The fact that junior doctor morale is low is not news ( Goddard. 2016). What is, is the lack of concerted efforts to tackle this. This can only further escalate retention issues. We do not have the numbers yet, but anecdotal information suggests that growing numbers of junior doctors and early career consultants are leaving the medical profession. Motivations may differ but declining work conditions are potent morale killers ( Baldwin et al. 1997). There is a role for clinical educators to stem the tide ( Oliver. 2017), for examples, reduction of escalation in documentation needed to evidence competencies in portfolios and annual appraisals, reducing the burden of endless mandatory training and induction activities, supporting international medical graduates to adjust to their new practice settings. At times, it may just be by way of speaking the truth to educational authorities. I still remember the days when junior doctors worked with a stable multidisciplinary “firm” that grew to know them well, including their strengths and vulnerabilities.
Conclusion
In summary, international medical graduates may be passionate about their professional callings, however in accessing postgraduate medical education, they face challenges of acculturation and assimilation. These do not occur in a vacuum. These are occurring in an environment (in the UK) of reduced time to teach, increased pressure to document competency attainment and low morale.
Take Home Messages
- •The training needs of international graduates may differ from those of home graduates.
- •Clinical teachers need to support international clinical students to become aware and make necessary adjustments in areas such as communication skills and professionalism.
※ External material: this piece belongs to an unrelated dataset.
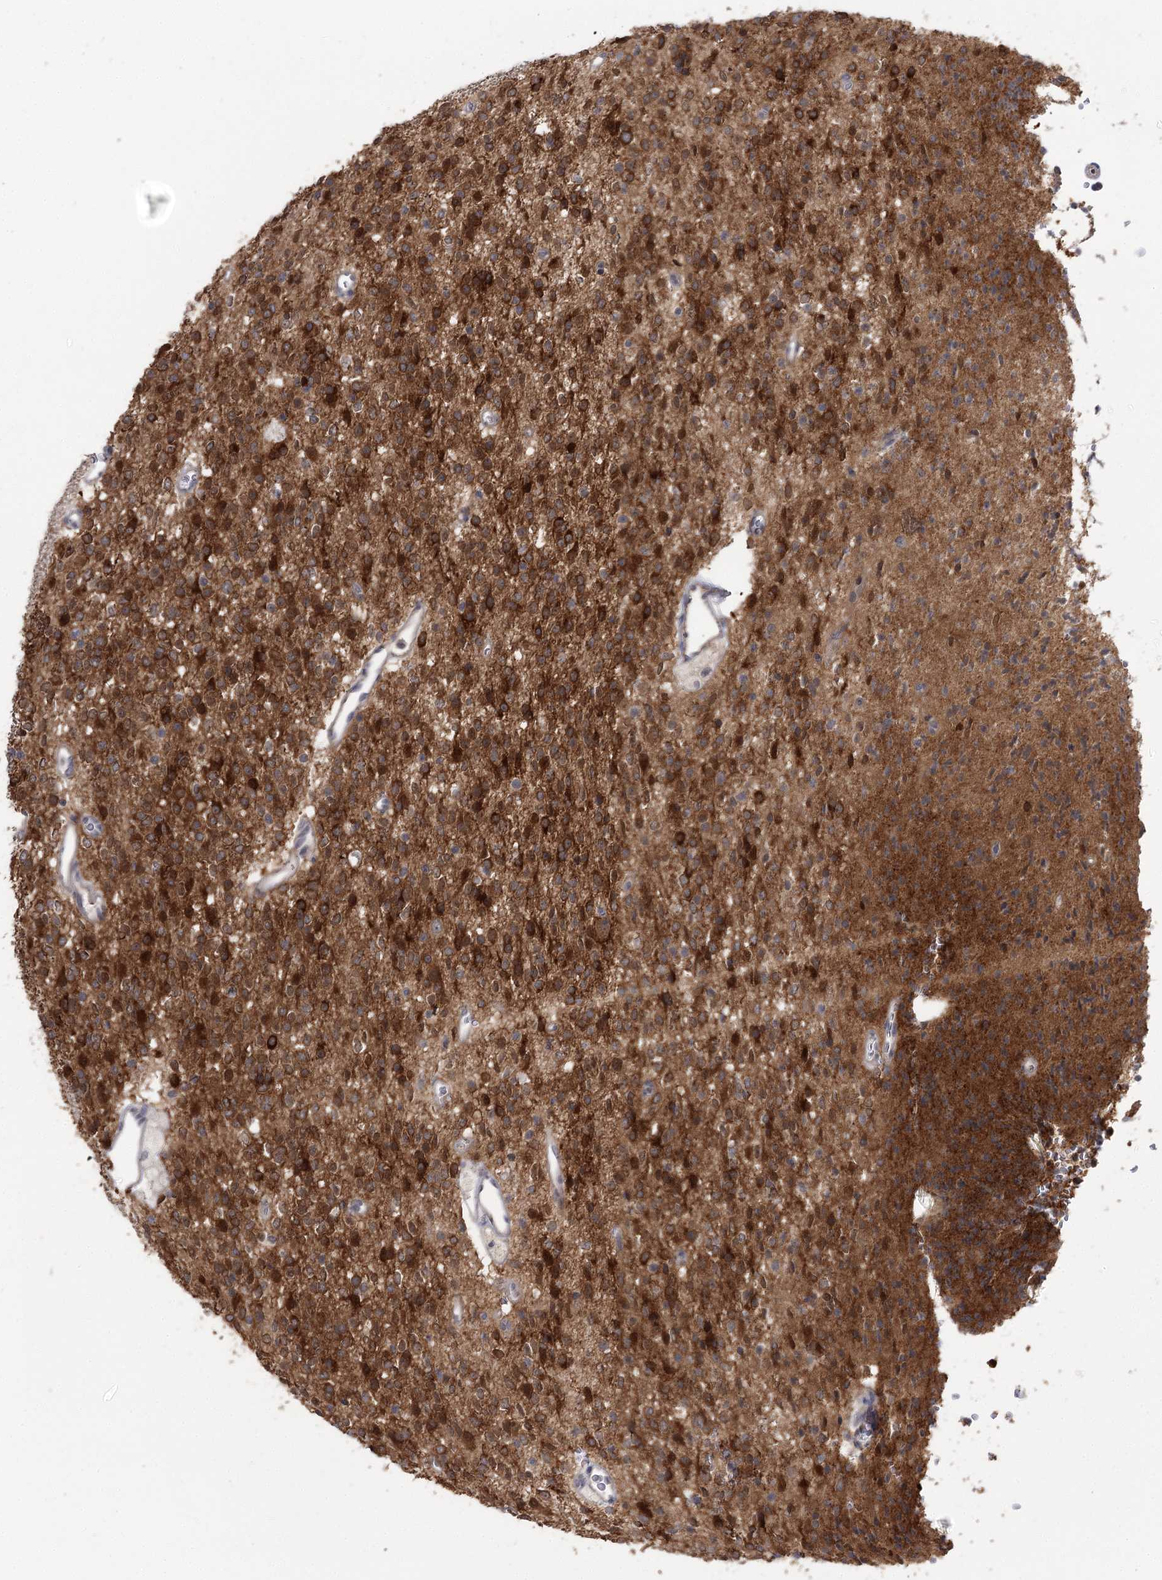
{"staining": {"intensity": "strong", "quantity": ">75%", "location": "cytoplasmic/membranous"}, "tissue": "glioma", "cell_type": "Tumor cells", "image_type": "cancer", "snomed": [{"axis": "morphology", "description": "Glioma, malignant, High grade"}, {"axis": "topography", "description": "Brain"}], "caption": "Immunohistochemical staining of glioma reveals high levels of strong cytoplasmic/membranous protein staining in about >75% of tumor cells.", "gene": "PHYHIPL", "patient": {"sex": "male", "age": 34}}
- •Near peer teaching has potential to transform learning for international medical graduates.
- •Excellence in clinical teaching demands preparation and time, to guide learners.
- •Clinical educators have a role to play in improving junior doctor morale and enhancing retention.
Notes On Contributors
Dr. Itoro Udo MRCPsych MSc is a Consultant Psychiatrist (Locum), with special interest in Medical Education. He holds an MSc in medical education from Durham University. He works at Early Intervention in Psychosis Services, St. John’s Unit, Widnes.